An Efficient Multi-Robot Arm Coordination Strategy for Pick-and-Place Tasks using Reinforcement Learning
Tizian Jermann, Hendrik Kolvenbach, Fidel Esquivel Estay, Koen Kramer, Marco Hutter
TL;DR
The paper tackles multi-robot waste sorting on a conveyor by learning a reinforcement-learning policy to allocate pick-and-place tasks, formulated in a custom OpenAI Gym environment and trained with Proximal Policy Optimization. It compares the RL approach to a combinatorial game theory baseline across diverse pattern distributions, demonstrating up to 16% higher picking rates and robust generalization to unseen scenarios. The work also validates the approach on a two-robot hardware setup, illustrating sim-to-real transfer and practical throughput improvements, with discussions on belt-speed implications and scalability to more agents. Overall, the study shows RL can flexibly and effectively optimize multi-robot coordination for high-throughput pick-and-place tasks in industrial-like sorting systems.
Abstract
We introduce a novel strategy for multi-robot sorting of waste objects using Reinforcement Learning.
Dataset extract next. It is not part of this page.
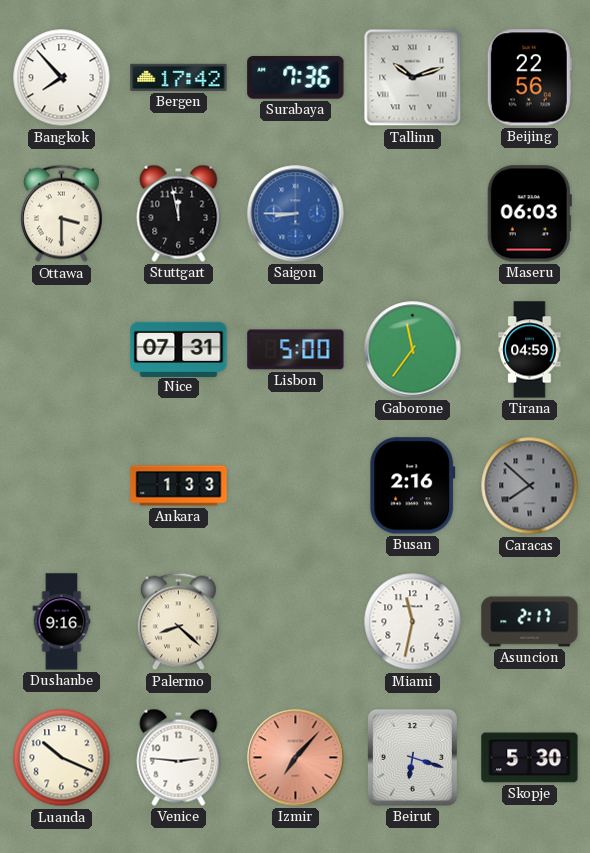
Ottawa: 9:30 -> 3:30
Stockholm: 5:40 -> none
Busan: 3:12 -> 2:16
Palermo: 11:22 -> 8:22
Our focus lies on finding optimal picking strategies that facilitate an effective coordination of a multi-robot system, subject to maximizing the waste removal potential. We realize this by formulating the sorting problem as an OpenAI gym environment and training a neural network with a deep reinforcement learning algorithm. The objective function is set up to optimize the picking rate of the robotic system. In simulation, we draw a performance comparison to an intuitive combinatorial game theory-based approach. We show that the trained policies outperform the latter and achieve up to 16% higher picking rates. Finally, the respective algorithms are validated on a hardware setup consisting of a two-robot sorting station able to process incoming waste objects through pick-and-place operations.